Мы идем на северо-восток. Лес редеет. Скоро полосы леса видны лишь вдоль прихотливо извивающихся речек. Начинается тундра. Выходим к морю. В Чешской губе льда почти нет. Меняем курс. Вот уже дельта Печоры. Желтые чистенькие дома деревянного городка Нарьян-Мара выстроились правильными рядами на берегу реки. Немного в стороне – большой лесозавод, десятки штабелей леса приготовлены к отгрузке.

У берега сгрудились зимующие суда – несколько пароходов и барж и десятка два маленьких промысловых ботов. Самолеты кружат над городом. Посадочные знаки выложены на ровном льду широкой реки.

В 15 часов 30 минут наш корабль проносится мимо фотографов, караулящих момент приземления, и, далеко разбежавшись, рулит к остальным.

Через час мы уже устраиваемся на жилье в одной из комнат здания оленесовхоза Главсевморпути.

Здесь зима еще в силе. Лед на реке надежен. Теперь у нас есть возможность выжидать наиболее благоприятных для дальнейшего полета условий.

Как и в Холмогорах, поселяемся вшестером: наша «папанинская» четверка, кинооператор Трояновский и радист, едущий на о.Рудольфа – Н.Н.Стромилов.

Для нас здесь, как и в Холмогорах, ожидание было отдыхом.

Я занимаюсь всякими астрономическими подсчетами. Кренкель, Трояновский и Стромилов сражаются в шахматы. Ширшов читает или пишет. Папанин уже успел организовать переделку оленьих торбазов (обуви), подбирает добавочные меха, достал свежей рыбы в подарок населению о.Рудольфа, в общем без конца совершенствует наше хозяйство.

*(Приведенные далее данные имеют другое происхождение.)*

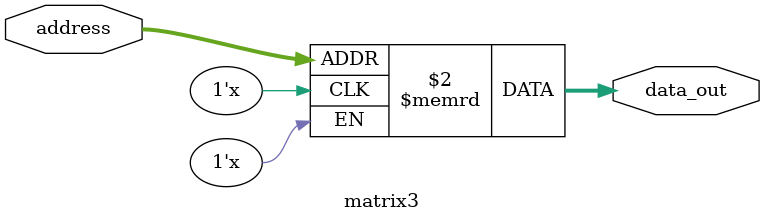
<source format=v>
module matrix3 (
    input wire [15:0] address,
    output reg signed [31:0] data_out
);
    (* ram_init_file = "weights3.mif" *) reg signed [31:0] memory [0:2047];  // 32-bit values

    always @(*) begin
        data_out = memory[address];
    end
endmodule
</source>
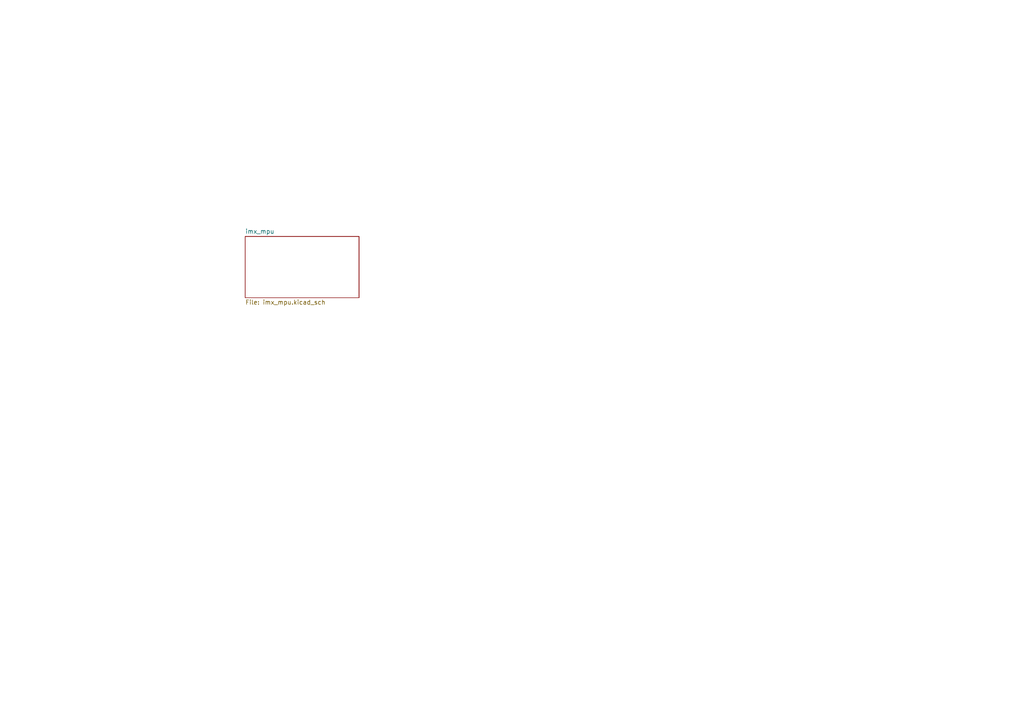
<source format=kicad_sch>
(kicad_sch (version 20211123) (generator eeschema)

  (uuid e63e39d7-6ac0-4ffd-8aa3-1841a4541b55)

  (paper "A4")

  


  (sheet (at 71.12 68.58) (size 33.02 17.78) (fields_autoplaced)
    (stroke (width 0.1524) (type solid) (color 0 0 0 0))
    (fill (color 0 0 0 0.0000))
    (uuid b1ca3e0b-34ce-4229-a1de-c4269e4ccd13)
    (property "Sheet name" "imx_mpu" (id 0) (at 71.12 67.8684 0)
      (effects (font (size 1.27 1.27)) (justify left bottom))
    )
    (property "Sheet file" "imx_mpu.kicad_sch" (id 1) (at 71.12 86.9446 0)
      (effects (font (size 1.27 1.27)) (justify left top))
    )
  )

  (sheet_instances
    (path "/" (page "1"))
    (path "/b1ca3e0b-34ce-4229-a1de-c4269e4ccd13" (page "2"))
    (path "/b1ca3e0b-34ce-4229-a1de-c4269e4ccd13/e4b0b1c3-ef5e-4ab5-8d70-6acfd00108e3" (page "3"))
    (path "/b1ca3e0b-34ce-4229-a1de-c4269e4ccd13/fba9fbb8-848c-4084-97cb-3db4f3850918" (page "4"))
    (path "/b1ca3e0b-34ce-4229-a1de-c4269e4ccd13/6f5d54ae-44d1-4e1b-98ec-d3e86947a379" (page "5"))
    (path "/b1ca3e0b-34ce-4229-a1de-c4269e4ccd13/8547231b-655d-4dc1-90f6-5d7d466e2d62" (page "6"))
    (path "/b1ca3e0b-34ce-4229-a1de-c4269e4ccd13/1edcf502-221a-48ec-b1ce-ef1be6dd187d" (page "7"))
    (path "/b1ca3e0b-34ce-4229-a1de-c4269e4ccd13/f706b935-d0e8-4efc-a2ee-118b40541d20" (page "8"))
    (path "/b1ca3e0b-34ce-4229-a1de-c4269e4ccd13/d3d19f8e-835b-4634-97b0-1331e4a5598a" (page "9"))
    (path "/b1ca3e0b-34ce-4229-a1de-c4269e4ccd13/084b2259-f137-4bad-af55-5dadc5140dcb" (page "10"))
  )

  (symbol_instances
    (path "/b1ca3e0b-34ce-4229-a1de-c4269e4ccd13/fba9fbb8-848c-4084-97cb-3db4f3850918/00acec49-58b1-48a9-8da9-1ca8ca6d6ffe"
      (reference "#PWR?") (unit 1) (value "GND") (footprint "")
    )
    (path "/b1ca3e0b-34ce-4229-a1de-c4269e4ccd13/fba9fbb8-848c-4084-97cb-3db4f3850918/0f440fbf-a405-486e-b811-2effc51f77e8"
      (reference "#PWR?") (unit 1) (value "GND") (footprint "")
    )
    (path "/b1ca3e0b-34ce-4229-a1de-c4269e4ccd13/fba9fbb8-848c-4084-97cb-3db4f3850918/5ad0012c-12c7-4b69-b3ce-603d4be9ef87"
      (reference "#PWR?") (unit 1) (value "GND") (footprint "")
    )
    (path "/b1ca3e0b-34ce-4229-a1de-c4269e4ccd13/fba9fbb8-848c-4084-97cb-3db4f3850918/b9725f30-b6ee-47f3-be3a-08bf107c1adf"
      (reference "R?") (unit 1) (value "240") (footprint "")
    )
    (path "/b1ca3e0b-34ce-4229-a1de-c4269e4ccd13/fba9fbb8-848c-4084-97cb-3db4f3850918/f22376b1-a6be-4bb1-b0fe-9090f0faf516"
      (reference "R?") (unit 1) (value "240") (footprint "")
    )
    (path "/b1ca3e0b-34ce-4229-a1de-c4269e4ccd13/e4b0b1c3-ef5e-4ab5-8d70-6acfd00108e3/f0c3052c-1cd9-43ec-abdf-2d5e6503e296"
      (reference "U1") (unit 1) (value "MCIMX6Z0DVM09AB") (footprint "mb_nxp_mcu_mpu:BGA289C80P17X17_1400X1400X132")
    )
    (path "/b1ca3e0b-34ce-4229-a1de-c4269e4ccd13/fba9fbb8-848c-4084-97cb-3db4f3850918/03678a31-7b5d-4db0-8365-3bdc73accf12"
      (reference "U1") (unit 2) (value "MCIMX6Z0DVM09AB") (footprint "mb_nxp_mcu_mpu:BGA289C80P17X17_1400X1400X132")
    )
    (path "/b1ca3e0b-34ce-4229-a1de-c4269e4ccd13/6f5d54ae-44d1-4e1b-98ec-d3e86947a379/1310bd72-89e4-492f-97f5-309c7afa824f"
      (reference "U1") (unit 3) (value "MCIMX6Z0DVM09AB") (footprint "mb_nxp_mcu_mpu:BGA289C80P17X17_1400X1400X132")
    )
    (path "/b1ca3e0b-34ce-4229-a1de-c4269e4ccd13/8547231b-655d-4dc1-90f6-5d7d466e2d62/d4dc4afe-d7d7-4c6c-bd2a-43a235e96b5e"
      (reference "U1") (unit 4) (value "MCIMX6Z0DVM09AB") (footprint "mb_nxp_mcu_mpu:BGA289C80P17X17_1400X1400X132")
    )
    (path "/b1ca3e0b-34ce-4229-a1de-c4269e4ccd13/1edcf502-221a-48ec-b1ce-ef1be6dd187d/ce6cb00c-9f92-4c15-89ea-afb6bf61b25c"
      (reference "U1") (unit 5) (value "MCIMX6Z0DVM09AB") (footprint "mb_nxp_mcu_mpu:BGA289C80P17X17_1400X1400X132")
    )
    (path "/b1ca3e0b-34ce-4229-a1de-c4269e4ccd13/f706b935-d0e8-4efc-a2ee-118b40541d20/0f929a3e-7fb8-4eac-8dbe-d8e76a4f9748"
      (reference "U1") (unit 6) (value "MCIMX6Z0DVM09AB") (footprint "mb_nxp_mcu_mpu:BGA289C80P17X17_1400X1400X132")
    )
    (path "/b1ca3e0b-34ce-4229-a1de-c4269e4ccd13/d3d19f8e-835b-4634-97b0-1331e4a5598a/1330d1c0-7f78-42df-8283-5ef9559bfa0a"
      (reference "U1") (unit 7) (value "MCIMX6Z0DVM09AB") (footprint "mb_nxp_mcu_mpu:BGA289C80P17X17_1400X1400X132")
    )
    (path "/b1ca3e0b-34ce-4229-a1de-c4269e4ccd13/084b2259-f137-4bad-af55-5dadc5140dcb/ccbda03d-c271-4d99-bfd7-8efc8bd385de"
      (reference "U1") (unit 8) (value "MCIMX6Z0DVM09AB") (footprint "mb_nxp_mcu_mpu:BGA289C80P17X17_1400X1400X132")
    )
    (path "/b1ca3e0b-34ce-4229-a1de-c4269e4ccd13/fba9fbb8-848c-4084-97cb-3db4f3850918/6858884a-64ed-4b44-a785-57fb99882dec"
      (reference "U2") (unit 1) (value "MT41K64M16TW-107:J_TR") (footprint "md_micron_dram:BGA96C80P9X16_1400X800X120N")
    )
  )
)

</source>
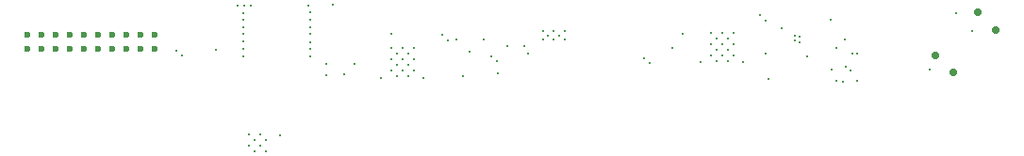
<source format=gbr>
G04 Generated by Ultiboard 14.2 *
%FSLAX46Y46*%
%MOIN*%

%ADD10C,0.000001*%
%ADD11C,0.007874*%
%ADD12C,0.023622*%
%ADD13C,0.027559*%


G04 ColorRGB 000000 for the following layer *
%LNDrill-Copper Top-Copper Bottom*%
%LPD*%
G54D11*
X837500Y-170000D03*
X877500Y-170000D03*
X857500Y-190000D03*
X897500Y-190000D03*
X877500Y-130000D03*
X857500Y-150000D03*
X837500Y-130000D03*
X947500Y-132500D03*
X897500Y-150000D03*
X1750000Y181500D03*
X1810000Y181500D03*
X1617500Y162500D03*
X1570000Y205000D03*
X1667500Y205000D03*
X1047500Y327500D03*
X817500Y225000D03*
X817500Y200000D03*
X817500Y172500D03*
X817500Y300000D03*
X817500Y147500D03*
X1175000Y82500D03*
X817500Y275000D03*
X817500Y250000D03*
X1825000Y157500D03*
X1717500Y85000D03*
X1110000Y120000D03*
X1052500Y275000D03*
X2912500Y175000D03*
X1052500Y197500D03*
X2897500Y100000D03*
X1052500Y302500D03*
X2947500Y110000D03*
X1052500Y250000D03*
X2962500Y95000D03*
X1052500Y225000D03*
X2987500Y60000D03*
X1052500Y147500D03*
X2915000Y60000D03*
X1052500Y172500D03*
X2937500Y57500D03*
X3245000Y100000D03*
X3337500Y300000D03*
X3395000Y237500D03*
X797500Y327500D03*
X842500Y327500D03*
X820000Y327500D03*
X2432500Y125000D03*
X2585000Y125000D03*
X2470000Y150000D03*
X2510000Y150000D03*
X2530000Y130000D03*
X2490000Y130000D03*
X2550000Y150000D03*
X2530000Y170000D03*
X2470000Y230000D03*
X2510000Y230000D03*
X2510000Y190000D03*
X2530000Y210000D03*
X2490000Y170000D03*
X2470000Y190000D03*
X2490000Y210000D03*
X2550000Y230000D03*
X2550000Y190000D03*
X2370000Y225000D03*
X2335000Y175000D03*
X2665000Y272500D03*
X2645000Y292500D03*
X2662500Y155000D03*
X1110000Y80000D03*
X2720000Y245000D03*
X2895000Y275000D03*
X720000Y170000D03*
X2945000Y205000D03*
X2675000Y65000D03*
X1302500Y70000D03*
X1455000Y70000D03*
X1360000Y75000D03*
X1400000Y75000D03*
X1340000Y95000D03*
X1340000Y135000D03*
X1360000Y155000D03*
X1400000Y155000D03*
X1420000Y95000D03*
X1420000Y135000D03*
X1400000Y115000D03*
X1380000Y95000D03*
X1380000Y135000D03*
X1360000Y115000D03*
X1340000Y175000D03*
X1420000Y175000D03*
X1380000Y175000D03*
X1340000Y225000D03*
X1210000Y120000D03*
X1540000Y202500D03*
X1520000Y222500D03*
X1595000Y75000D03*
X2767500Y220000D03*
X2767500Y202500D03*
X2785000Y197500D03*
X2785000Y215000D03*
X1695000Y147500D03*
X1715000Y130000D03*
X2255000Y122500D03*
X2235000Y140000D03*
X2987500Y155000D03*
X1132500Y330000D03*
X580000Y167500D03*
X600000Y150000D03*
X1877500Y235000D03*
X1895000Y220000D03*
X1877500Y205000D03*
X1915000Y235000D03*
X1952500Y235000D03*
X1952500Y205000D03*
X1915000Y205000D03*
X1935000Y220000D03*
X2970000Y155000D03*
X2810000Y145000D03*
G54D12*
X305000Y171850D03*
X255000Y171850D03*
X355000Y171850D03*
X155000Y171850D03*
X55000Y171850D03*
X105000Y171850D03*
X355000Y221850D03*
X305000Y221850D03*
X255000Y221850D03*
X205000Y221850D03*
X155000Y221850D03*
X105000Y221850D03*
X55000Y221850D03*
X205000Y171850D03*
X505000Y221850D03*
X455000Y221850D03*
X405000Y221850D03*
X405000Y171850D03*
X455000Y171850D03*
X505000Y171850D03*
G54D13*
X3476210Y238994D03*
X3413994Y301210D03*
X3263790Y151006D03*
X3326006Y88790D03*

M02*

</source>
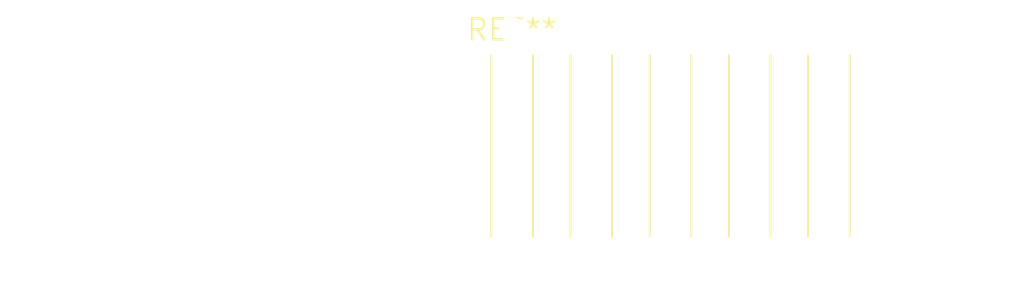
<source format=kicad_pcb>
(kicad_pcb (version 20240108) (generator pcbnew)

  (general
    (thickness 1.6)
  )

  (paper "A4")
  (layers
    (0 "F.Cu" signal)
    (31 "B.Cu" signal)
    (32 "B.Adhes" user "B.Adhesive")
    (33 "F.Adhes" user "F.Adhesive")
    (34 "B.Paste" user)
    (35 "F.Paste" user)
    (36 "B.SilkS" user "B.Silkscreen")
    (37 "F.SilkS" user "F.Silkscreen")
    (38 "B.Mask" user)
    (39 "F.Mask" user)
    (40 "Dwgs.User" user "User.Drawings")
    (41 "Cmts.User" user "User.Comments")
    (42 "Eco1.User" user "User.Eco1")
    (43 "Eco2.User" user "User.Eco2")
    (44 "Edge.Cuts" user)
    (45 "Margin" user)
    (46 "B.CrtYd" user "B.Courtyard")
    (47 "F.CrtYd" user "F.Courtyard")
    (48 "B.Fab" user)
    (49 "F.Fab" user)
    (50 "User.1" user)
    (51 "User.2" user)
    (52 "User.3" user)
    (53 "User.4" user)
    (54 "User.5" user)
    (55 "User.6" user)
    (56 "User.7" user)
    (57 "User.8" user)
    (58 "User.9" user)
  )

  (setup
    (pad_to_mask_clearance 0)
    (pcbplotparams
      (layerselection 0x00010fc_ffffffff)
      (plot_on_all_layers_selection 0x0000000_00000000)
      (disableapertmacros false)
      (usegerberextensions false)
      (usegerberattributes false)
      (usegerberadvancedattributes false)
      (creategerberjobfile false)
      (dashed_line_dash_ratio 12.000000)
      (dashed_line_gap_ratio 3.000000)
      (svgprecision 4)
      (plotframeref false)
      (viasonmask false)
      (mode 1)
      (useauxorigin false)
      (hpglpennumber 1)
      (hpglpenspeed 20)
      (hpglpendiameter 15.000000)
      (dxfpolygonmode false)
      (dxfimperialunits false)
      (dxfusepcbnewfont false)
      (psnegative false)
      (psa4output false)
      (plotreference false)
      (plotvalue false)
      (plotinvisibletext false)
      (sketchpadsonfab false)
      (subtractmaskfromsilk false)
      (outputformat 1)
      (mirror false)
      (drillshape 1)
      (scaleselection 1)
      (outputdirectory "")
    )
  )

  (net 0 "")

  (footprint "SolderWire-0.75sqmm_1x05_P4.8mm_D1.25mm_OD2.3mm_Relief" (layer "F.Cu") (at 0 0))

)

</source>
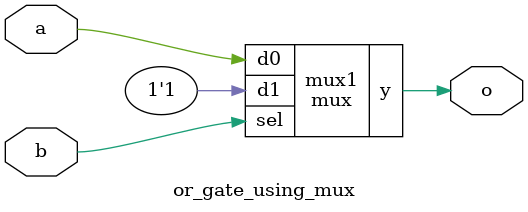
<source format=sv>

module mux
(
  input  d0, d1,
  input  sel,
  output y
);

  assign y = sel ? d1 : d0;

endmodule

//----------------------------------------------------------------------------
// Task
//----------------------------------------------------------------------------

module or_gate_using_mux
(
    input  a,
    input  b,
    output o
);

  // Task:

  // Implement or gate using instance(s) of mux,
  // constants 0 and 1, and wire connections
  mux mux1(a,1'b1,b,o); 

endmodule

</source>
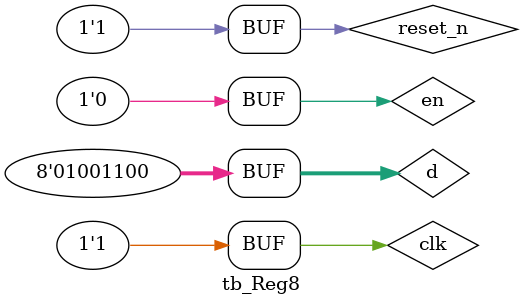
<source format=v>
`timescale 1ns/100ps//timescale ?? 

module tb_Reg8();//testtbench ?? ??

reg clk, reset_n, en;//1bit reg value clk, reset_n, en
reg[7:0] d;//8bit reg vlaue d
wire[7:0] q;//8bit wire value q

Reg8 reg8(clk, reset_n, en, d, q);//?? instantiation

initial
begin//10???? ??? ??
	clk=0;reset_n=1;en=0;d=8'b01001000;
#10	clk=1;
#10	clk=0;reset_n=0;d=8'b00001001;
#10	clk=1;
#10	clk=0;reset_n=1;en=1;d=8'b01011100;
#10	clk=1;
#10	clk=0;d=8'b00010001;
#10	clk=1;
#10	clk=0;en=0;d=8'b01101100;
#10	clk=1;
#10	clk=0;d=8'b01001100;
#10	clk=1;

end
endmodule
</source>
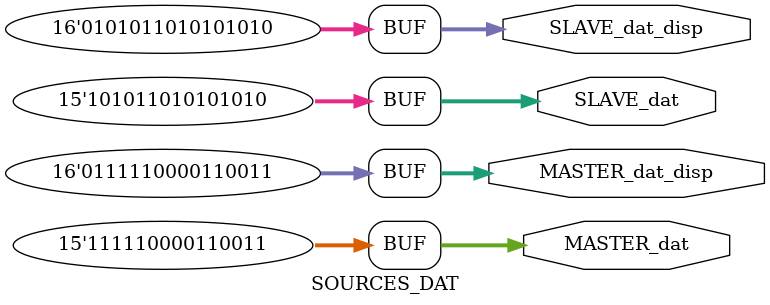
<source format=v>
`timescale 1ns / 1ps

module SOURCES_DAT(
    output reg [14:0] MASTER_dat = 15'b111110000110011,
	 output wire [15:0] MASTER_dat_disp,
	 output wire [15:0] SLAVE_dat_disp,
    output reg [14:0] SLAVE_dat = 15'b101011010101010
    );

assign MASTER_dat_disp = {1'b0, MASTER_dat};
assign SLAVE_dat_disp = {1'b0, SLAVE_dat};

endmodule

</source>
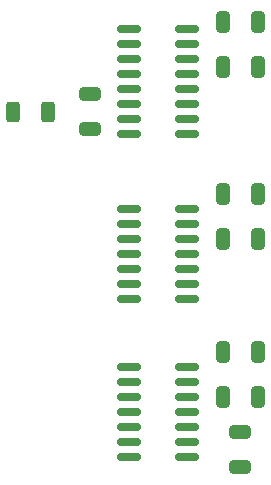
<source format=gbr>
%TF.GenerationSoftware,KiCad,Pcbnew,(6.0.1-0)*%
%TF.CreationDate,2024-04-12T07:51:10-04:00*%
%TF.ProjectId,Supertime External Trigger,53757065-7274-4696-9d65-204578746572,rev?*%
%TF.SameCoordinates,Original*%
%TF.FileFunction,Paste,Top*%
%TF.FilePolarity,Positive*%
%FSLAX46Y46*%
G04 Gerber Fmt 4.6, Leading zero omitted, Abs format (unit mm)*
G04 Created by KiCad (PCBNEW (6.0.1-0)) date 2024-04-12 07:51:10*
%MOMM*%
%LPD*%
G01*
G04 APERTURE LIST*
G04 Aperture macros list*
%AMRoundRect*
0 Rectangle with rounded corners*
0 $1 Rounding radius*
0 $2 $3 $4 $5 $6 $7 $8 $9 X,Y pos of 4 corners*
0 Add a 4 corners polygon primitive as box body*
4,1,4,$2,$3,$4,$5,$6,$7,$8,$9,$2,$3,0*
0 Add four circle primitives for the rounded corners*
1,1,$1+$1,$2,$3*
1,1,$1+$1,$4,$5*
1,1,$1+$1,$6,$7*
1,1,$1+$1,$8,$9*
0 Add four rect primitives between the rounded corners*
20,1,$1+$1,$2,$3,$4,$5,0*
20,1,$1+$1,$4,$5,$6,$7,0*
20,1,$1+$1,$6,$7,$8,$9,0*
20,1,$1+$1,$8,$9,$2,$3,0*%
G04 Aperture macros list end*
%ADD10RoundRect,0.250000X-0.325000X-0.650000X0.325000X-0.650000X0.325000X0.650000X-0.325000X0.650000X0*%
%ADD11RoundRect,0.250000X-0.650000X0.325000X-0.650000X-0.325000X0.650000X-0.325000X0.650000X0.325000X0*%
%ADD12RoundRect,0.150000X-0.825000X-0.150000X0.825000X-0.150000X0.825000X0.150000X-0.825000X0.150000X0*%
%ADD13RoundRect,0.250000X-0.312500X-0.625000X0.312500X-0.625000X0.312500X0.625000X-0.312500X0.625000X0*%
G04 APERTURE END LIST*
D10*
%TO.C,CP6*%
X153465000Y-99060000D03*
X156415000Y-99060000D03*
%TD*%
%TO.C,CP4*%
X153465000Y-85725000D03*
X156415000Y-85725000D03*
%TD*%
D11*
%TO.C,C2*%
X154940000Y-104980000D03*
X154940000Y-102030000D03*
%TD*%
%TO.C,C1*%
X142240000Y-76405000D03*
X142240000Y-73455000D03*
%TD*%
D12*
%TO.C,U3*%
X145480000Y-96520000D03*
X145480000Y-97790000D03*
X145480000Y-99060000D03*
X145480000Y-100330000D03*
X145480000Y-101600000D03*
X145480000Y-102870000D03*
X145480000Y-104140000D03*
X150430000Y-104140000D03*
X150430000Y-102870000D03*
X150430000Y-101600000D03*
X150430000Y-100330000D03*
X150430000Y-99060000D03*
X150430000Y-97790000D03*
X150430000Y-96520000D03*
%TD*%
D13*
%TO.C,R1*%
X138622500Y-74930000D03*
X135697500Y-74930000D03*
%TD*%
D10*
%TO.C,CP1*%
X156415000Y-67310000D03*
X153465000Y-67310000D03*
%TD*%
%TO.C,CP2*%
X156415000Y-71120000D03*
X153465000Y-71120000D03*
%TD*%
%TO.C,CP3*%
X153465000Y-81915000D03*
X156415000Y-81915000D03*
%TD*%
D12*
%TO.C,U1*%
X145480000Y-67945000D03*
X145480000Y-69215000D03*
X145480000Y-70485000D03*
X145480000Y-71755000D03*
X145480000Y-73025000D03*
X145480000Y-74295000D03*
X145480000Y-75565000D03*
X145480000Y-76835000D03*
X150430000Y-76835000D03*
X150430000Y-75565000D03*
X150430000Y-74295000D03*
X150430000Y-73025000D03*
X150430000Y-71755000D03*
X150430000Y-70485000D03*
X150430000Y-69215000D03*
X150430000Y-67945000D03*
%TD*%
%TO.C,U2*%
X150430000Y-83185000D03*
X150430000Y-84455000D03*
X150430000Y-85725000D03*
X150430000Y-86995000D03*
X150430000Y-88265000D03*
X150430000Y-89535000D03*
X150430000Y-90805000D03*
X145480000Y-90805000D03*
X145480000Y-89535000D03*
X145480000Y-88265000D03*
X145480000Y-86995000D03*
X145480000Y-85725000D03*
X145480000Y-84455000D03*
X145480000Y-83185000D03*
%TD*%
D10*
%TO.C,CP5*%
X153465000Y-95250000D03*
X156415000Y-95250000D03*
%TD*%
M02*

</source>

Мы с нетерпением ждем продолжения пути.

Евг.ФЕДОРОВ, Нарьян-Мар.

«Комсомольская правда», 27 мая 1937 года

МЫ НА ВЕРШИНЕ МИРА

Москва, редакции «Комсомольской правды»

Северный полюс, 25 мая

Самая северная земля нашей родины – остров Рудольфа – осталась за стабилизатором флагманского корабля. После разведок Головина и его полета 5 мая на Северный полюс Водопьянов, выждав погоду, повел свой корабль к вершине мира. Это было 21 мая в 4 часа 52 минуты. На корабле все были заняты своим делом. Водопьянов и Бабушкин вели самолет, следили за льдами, определяли их пригодность для посадок. Радист Иванов держал связь с Рудольфом. Спирин и я занимались астрономическими определениями. Курс держали по солнечному компасу и радиомаяку.

Шли часы полета тяжело нагруженного корабля. Погода была изменчивой. Значительную часть пути летели над облаками. Когда в облаках показывались «окна», нам открывались картины центрального арктического бассейна – льды, льды, льды. Наконец Спирин установил – здесь полюс. Он рукой показал Водопьянову – «Полюс!». На корабле радость. Все восторженно смотрят вниз, но полюс закрыт облаками. Отто Юльевич разрешил пробить черную массу облаков. С двух тысячи метров Водопьянов повел самолет на снижение.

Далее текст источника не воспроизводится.